State Attorney's Office clears officers who fired weapons during Pulse shooting

Pulse survivors asked to attend Orange-Osceola state attorney's news conference

By Erik von Ancken - Anchor/Reporter

ORLANDO, Fla. - The Orange-Osceola State Attorney's Office has cleared all law enforcement officers who fired their weapons during the Pulse shooting on June, 12, 2016, a shoot review by the office found.
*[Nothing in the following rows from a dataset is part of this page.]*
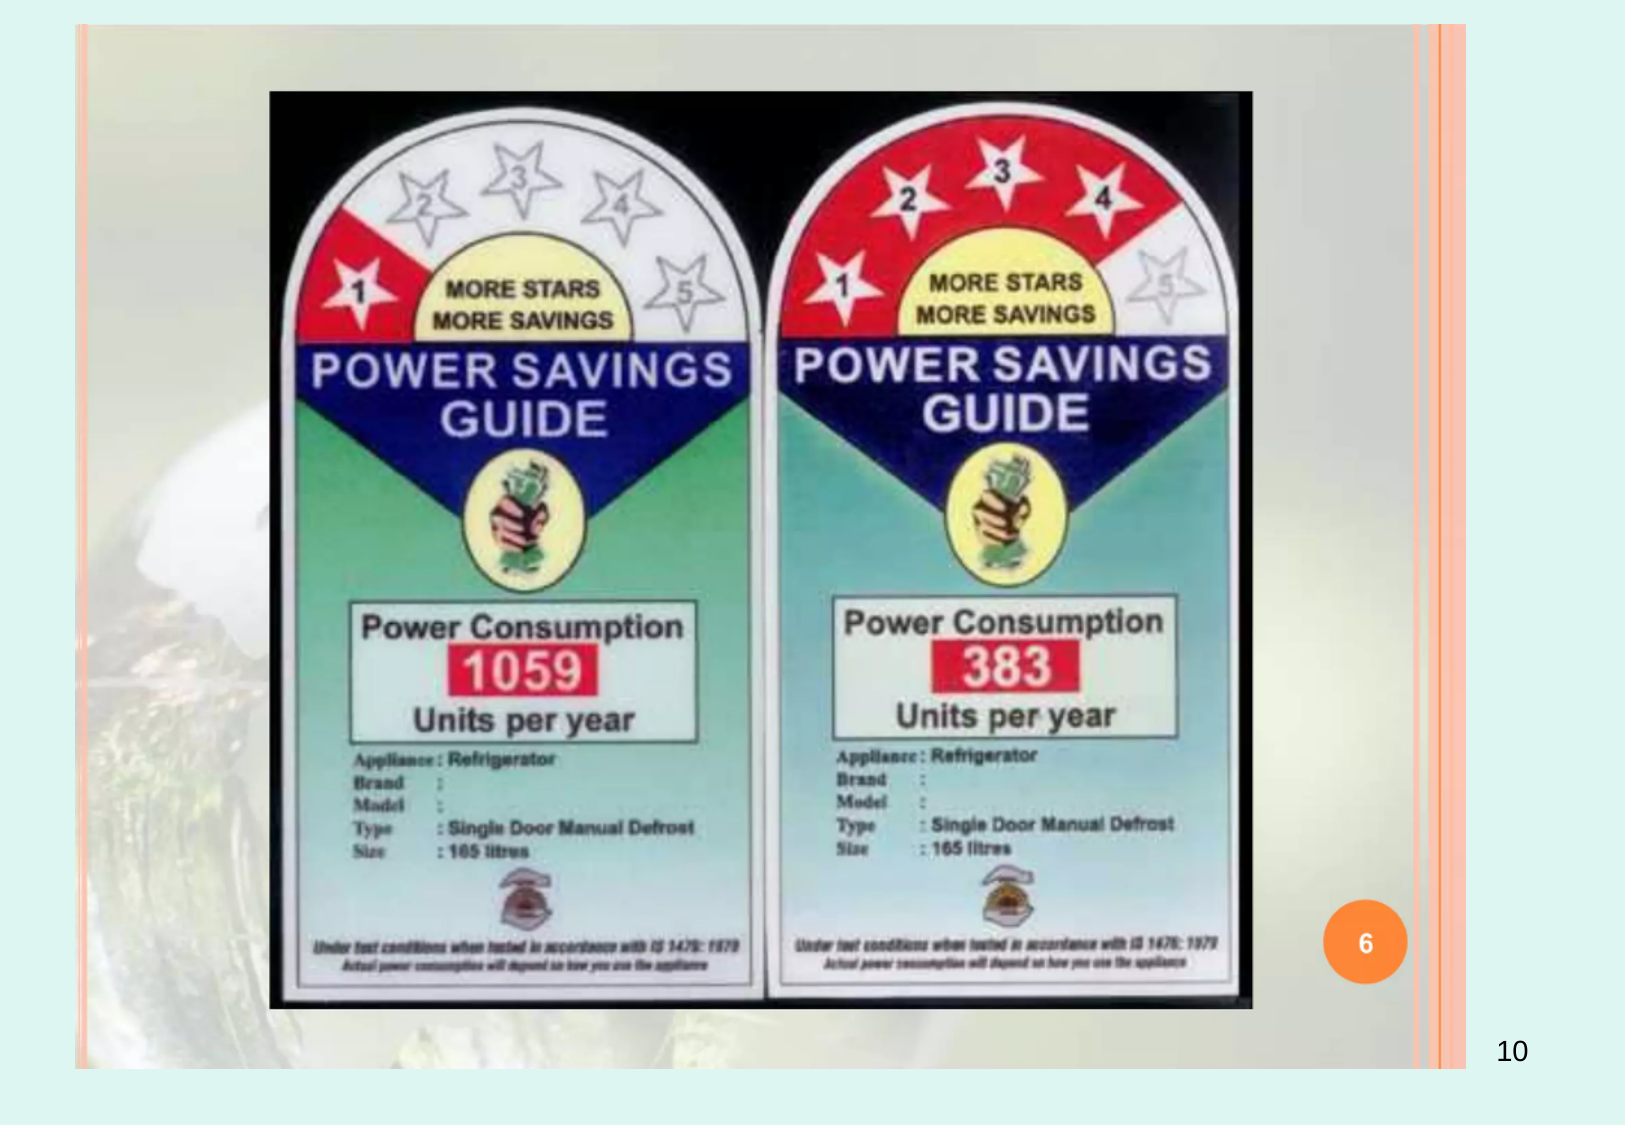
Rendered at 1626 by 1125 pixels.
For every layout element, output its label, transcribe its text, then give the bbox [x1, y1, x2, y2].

text_box ‹#› [1164, 1024, 1544, 1103]
picture [74, 24, 1467, 1069]
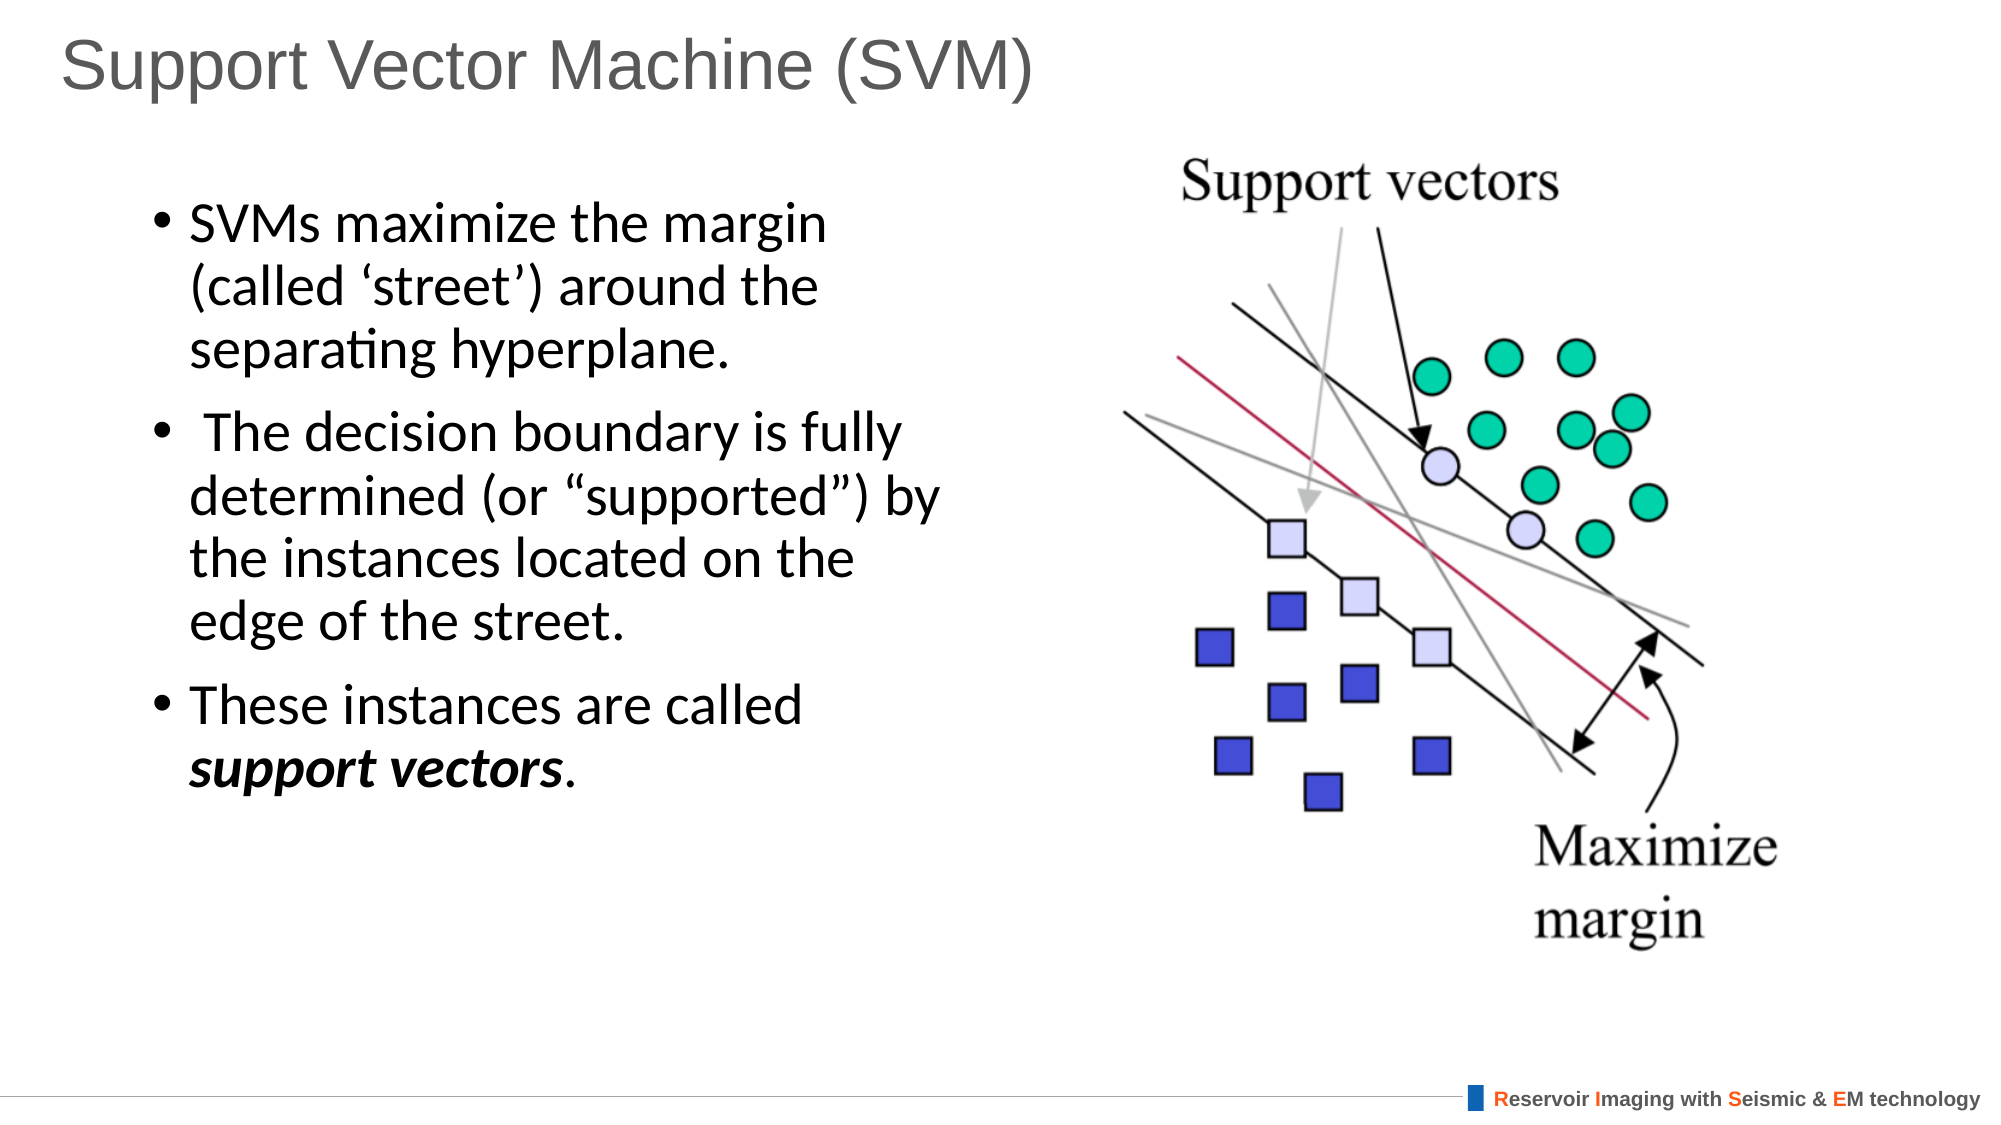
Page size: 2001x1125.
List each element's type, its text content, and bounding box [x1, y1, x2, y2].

list SVMs maximize the margin (called ‘street’) around the separating hyperplane. The decision boundary is fully determined (or “supported”) by the instances located on the edge of the street. These instances are called support vectors. [137, 184, 972, 1095]
picture [1102, 133, 1815, 989]
title Support Vector Machine (SVM) [45, 0, 1771, 134]
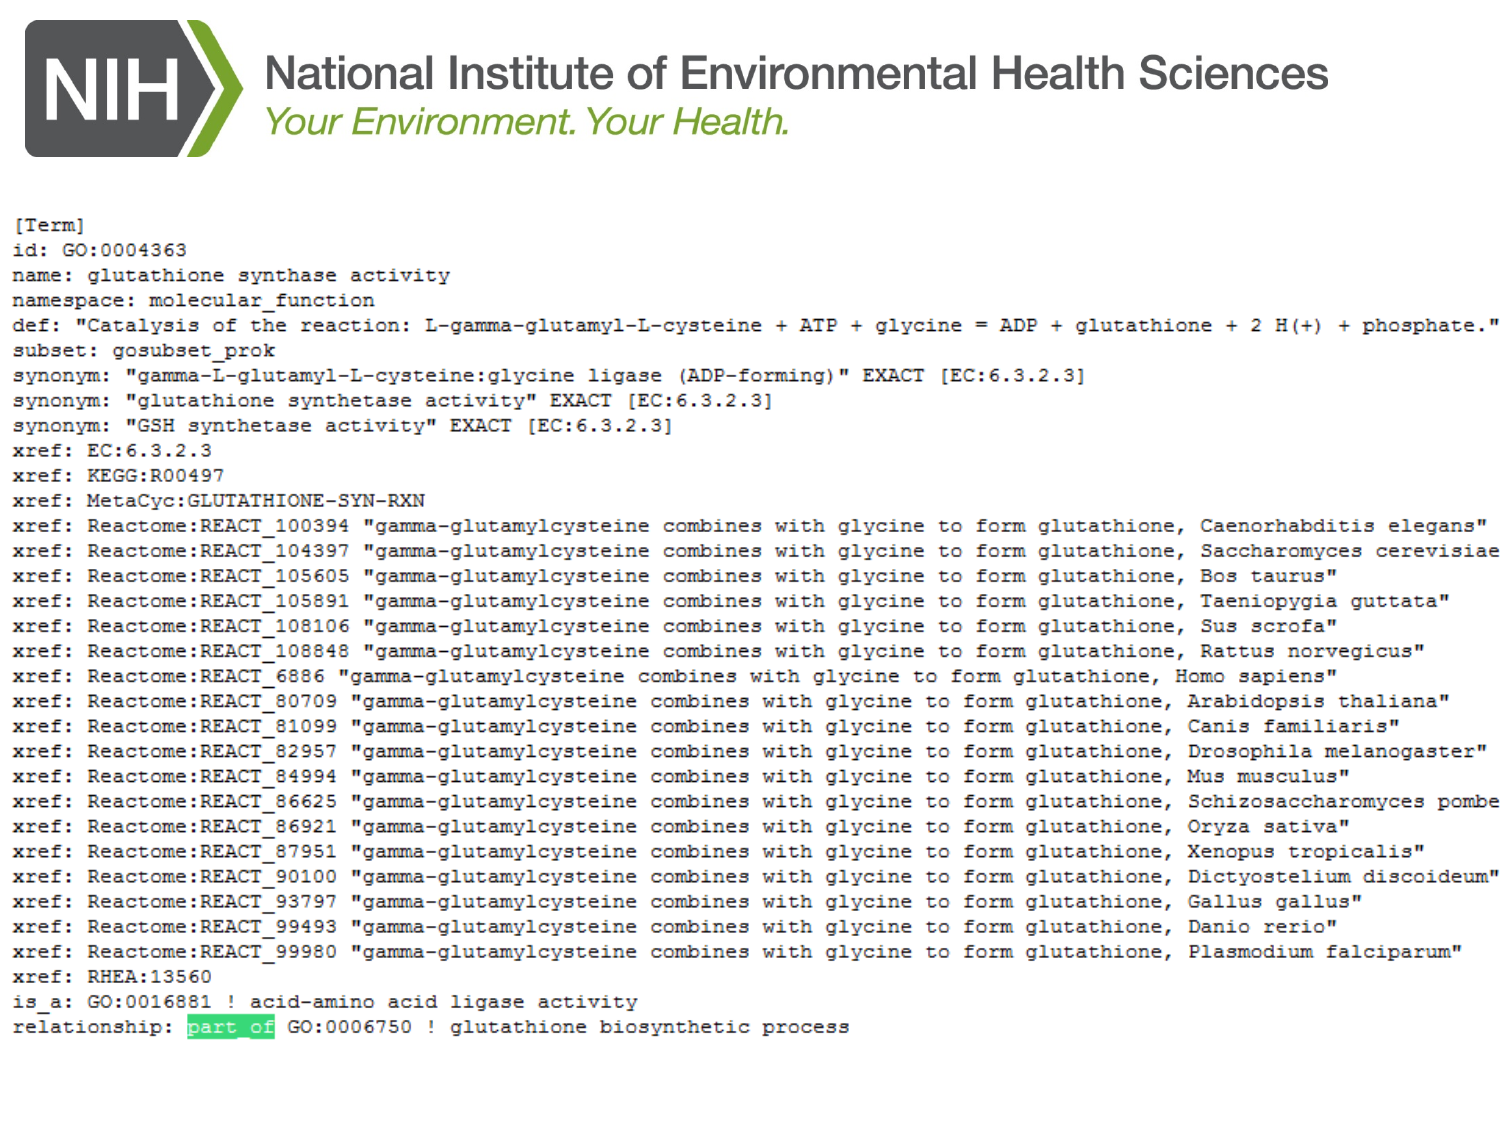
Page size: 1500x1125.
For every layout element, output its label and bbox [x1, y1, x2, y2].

Click here to read the details of that report.

EARLIER REPORT:

Pulse survivors said Tuesday they have been asked to be at Orange-Osceola State Attorney Aramis Ayala's hastily called news conference Wednesday in the ballroom at Rosen Plaza.

Ayala said nothing further about the press conference.

Orange County Sheriff John Mina, the former Orlando Police Chief who commanded the response to the shooting at Pulse nightclub, confirmed to News 6 he will be there.

High-profile defense attorney and former News 6 legal analyst Mark O'Mara also confirmed he will attend.

[RELATED: Pulse first-responders to receive mental health trainingTimeline: Orlando Fire Department response to Pulse attack]

 "We have to presume she [Ayala] has an announcement to make, and it's going to be something about the findings that they've gotten either from the FDLE [Florida Department of Law Enforcement] investigation itself, which is complete, or the FBI investigation, which we have to presume is complete because it shouldn't take them that long," O'Mara said.

O'Mara said he's expecting to learn who opened fire, when and how.

The FDLE said earlier this year it had completed its investigation and turned over its findings to Ayala's office for a review of use of force.

Ayala had said her office, however, would not begin to review the officers' actions until it received the FBI's final investigative report.

The FBI said earlier this year it is no longer conducting interviews or analyzing evidence but is continuing "the process of addressing a wide variety of administrative case requirements, such as the return of evidence."

O'Mara believes the FBI report is now complete.

By comparison, the FBI investigative report into the mass shooting on the Las Vegas strip, which occurred in 2017, a year after the Pulse Nightclub massacre, was completed last month.

"I think because of the massive loss of life, the FBI wants to make sure they do everything perfect -- cross every t and dot every i. And let's not forget the FBI has been under some scrutiny lately with investigations in other cases," O'Mara said. "The forensics in this case [Pulse] were outrageous, as well, because there was a lot of death in a very small area with police involvement as well. Obviously, Vegas was very similar -- even more forensics, but in the tighter area, I think sometimes that requires more."

O'Mara said a review of use of force is necessary but expects the officers who responded to the nightclub shooting will be found to have acted appropriately.

"There was a horrific war-zone and I think it'll turn out that law enforcement acted the way they were supposed to. I really believe that from my understanding of the case," O'Mara said. "But the idea of doing an investigation, a review to make certain of that, not only for the peace of mind to those people who suffered that night, but so we maintain that respect so when it happens again we have the respect and trust to place in law enforcement."

O'Mara said it was time to close the investigation.

"I'm glad they took their time, but it's now time to put this to rest and get the information out to the public," O'Mara said. "Just like law enforcement has the right to know their response was appropriate, now we get to know that law enforcement acted properly."